A Convolutional Neural Network Cascade for Face Detection: Notes
一、Achievement
In the Introduction section,the author explain two difficulties in face detection:the first is the large variations of human faces in the cluttered backgrounds;and the other one is the large search space of possible face positions and face sizes.To address these two conflicting challenges,this paper propose a cascade architecture built on convolutional neural networks with very powerful discriminative capability,while maintaining high performance.The main idea in this paper is to reject false detection quickly in the early,low resolution stages and carefully verify the detection in the later,high-resolution stages.In this work,their contribution are four-fold:
(1)their propose a CNN cascade for fast face detection;
(2)their introduce a CNN-based face bounding box calibration step in the cascade to help accelerate the CNN cascade and obtain high quality localization;
(3)their present a multi-resolution CNN architecture that can be more discriminative than the sigle resolution CNN with only a fractional overhead;
(4)their further improve the state-of-the-art performance on the Face Detection Data Set and Benchmark(FDDB).
What’s more,the author proposed method learns the classifier directly from the image instead of relying on hand-crafted features,which can be faster than the model-based and exemplar-based detection systems.
二、Architectures and Methods
1.Architectures
The pipeline of their detector is shown in Fig.1:
Already described the main ideas in the above,the 12-net and the 24-net scans the whole image densely across different scales to quickly reject more than 90% of the detection windows.At the stage of 48-net,continue to evaluate detection windows.As for calibration-net,the 12-calibration-net adjust its size and location to approach a potential face nearby.Before introduce 24-calibration-net,we learn that Non-maximum suppression(NMS) is applied to eliminate highly overlapped detection windows.So the 24-calibration-net use NMS to further reduce the number of detection windows,and at the same time ,the remain detection windows also be adjusted.Before 48-calibration-net,the author use Global NMS tpo eliminates overlapped detection windows with an Intersection-Over-Union(IoU) ratio exceeding a pre-set threshold.The details of the network is in Fig.2 and Fig.3.

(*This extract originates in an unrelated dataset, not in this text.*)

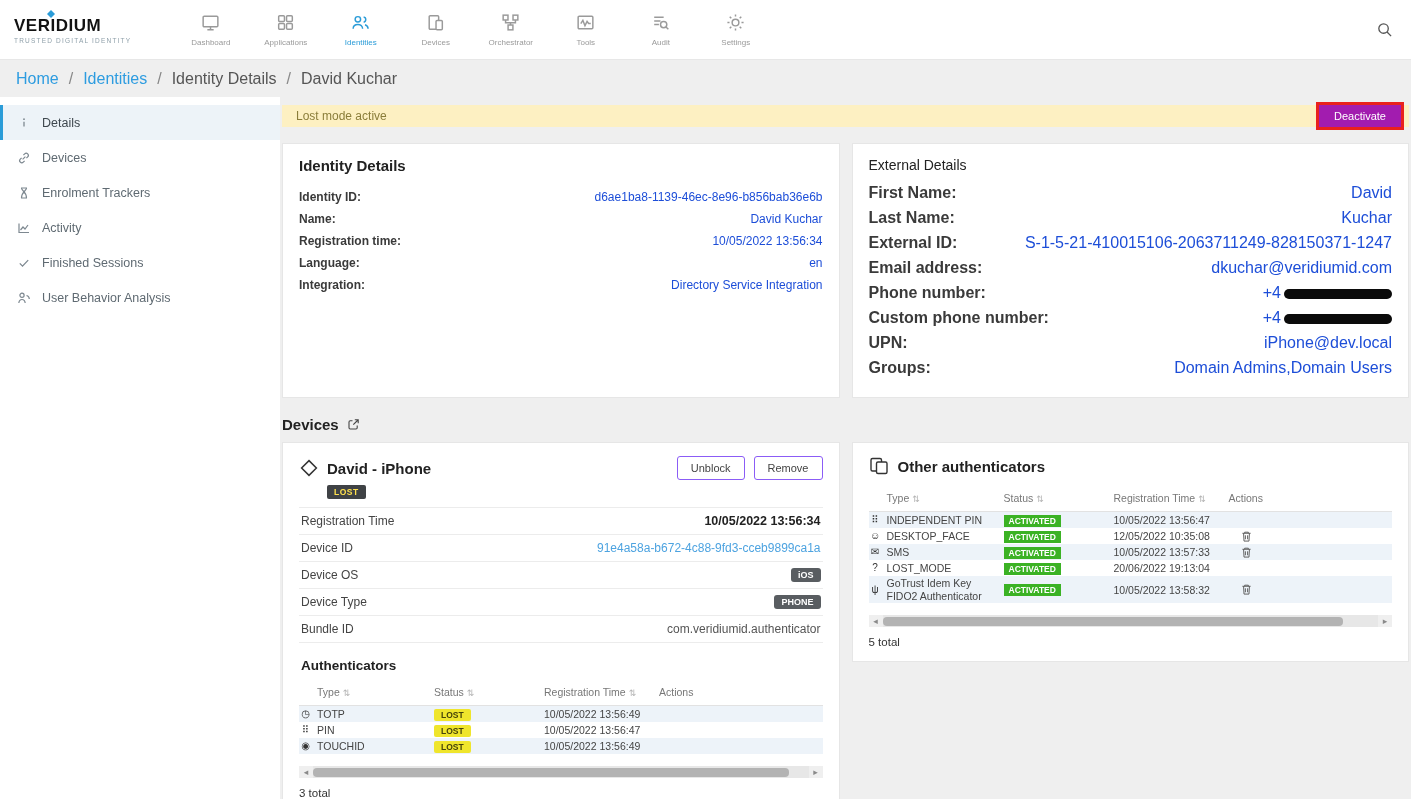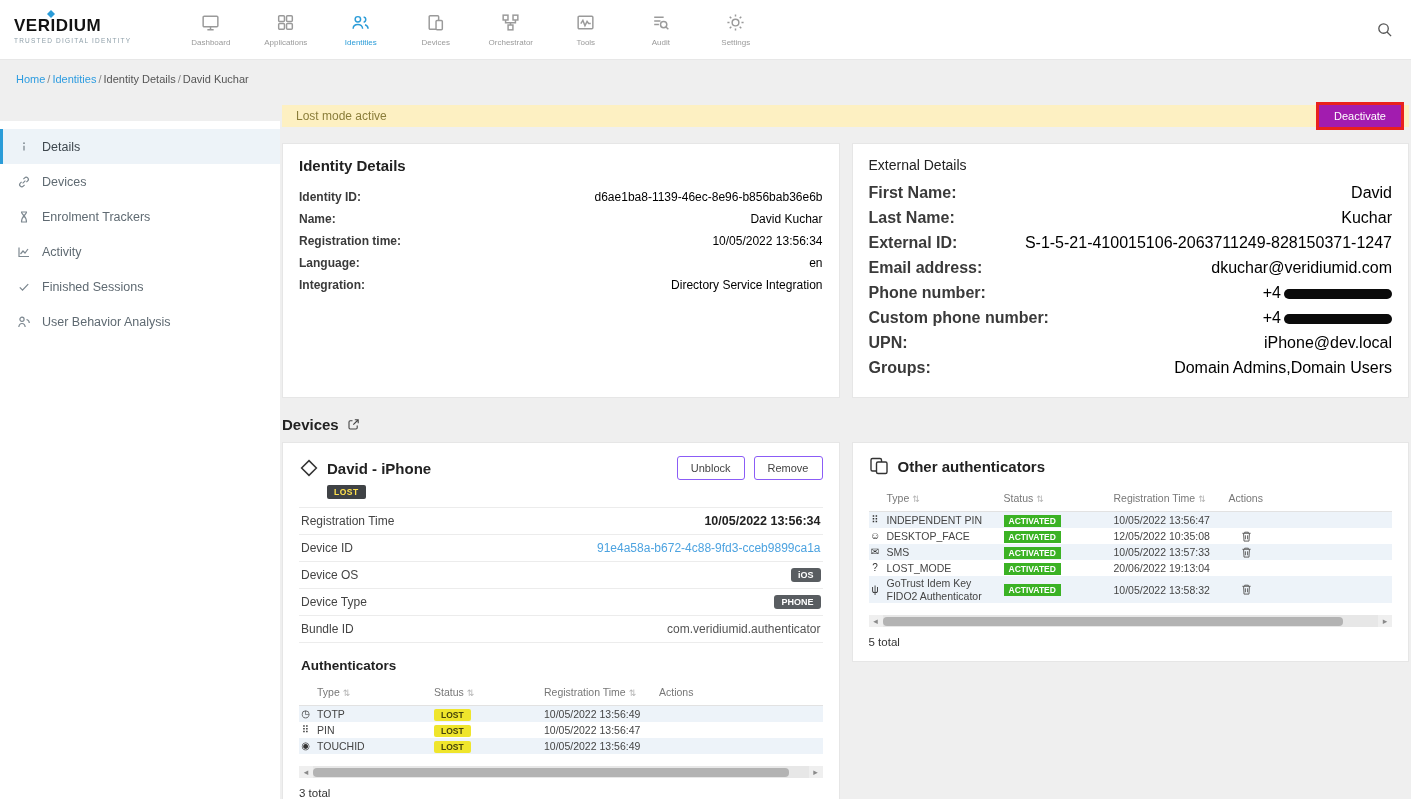"Home" .breadcrumb { font-size: 11px -> 16px; gap: 2px -> 10px }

The authors use 6 CNNs in the cascade including 3 CNNs for face vs. non-face binary classification and 3 CNNs for bounding box calibration,which is formulated as multi-class classification of discretized displacement pattern.
2.Methods
After each stage of calibration,the author add an operation named Non-maximum suppression(NMS) for eliminate highly overlapped detection windows and remain the highest confidence score.The goal of the NMS is to reduce this overlap by preserving the best bounding boxes and eliminating other redundant bounding boxes.In this paper,the author doesn’t explain more details about it,therefore,I will show the detail work flow in Fig.4.
3.Dataset
(1)AFLW: The AFLW face database is a large scale face database including multi-pose and multi-view, and each face is marked with 21 feature points. This database is very informative, including a variety of posture, expression, lighting, race and other factors affected by the image.
(2)AFW: The AFW dataset is a face image library built using images from Flickr, a photo sharing site owned by Yahoo, and contains 205 images, including 473 tagged faces. For each face, there is a rectangular bounding box, 6 landmarks and associated pose angles.
(3)FDDB: The FDDB dataset is mainly used for constrained face detection research. The dataset selects 2845 images taken in the field environment, from which 5171 individual face images are selected.
4.Measurement
The author use tow measures to evaluate the network-precision/recall and two types of evaluations in FDDB. Given that we have learned lots about the former one,so there is nothing about it.In the discontinuous score evaluation,it counts the number of detected face versus the number of false alarms.The detection bounding boxes are regarded as true positive only if it has an Intersection-over-Union(IoU) ratio above 0.5 to a ground-truth face.In the continuous score evaluation,it evaluates how well the faces are located by considering the IoU ratio as the matching metric of the detection bounding box.
三、Sentence Expression
sharing the advantages of… 具有…的优势(在论文中,通常用于自己的方法继承了之前方法的优点的表达)
总结
该论文工作是作者在实习的时候完成的,论文展示了一种级联卷积神经网络用于快速人脸检测。在FBBD数据集上,所提出的检测器性能优于最先进的方法。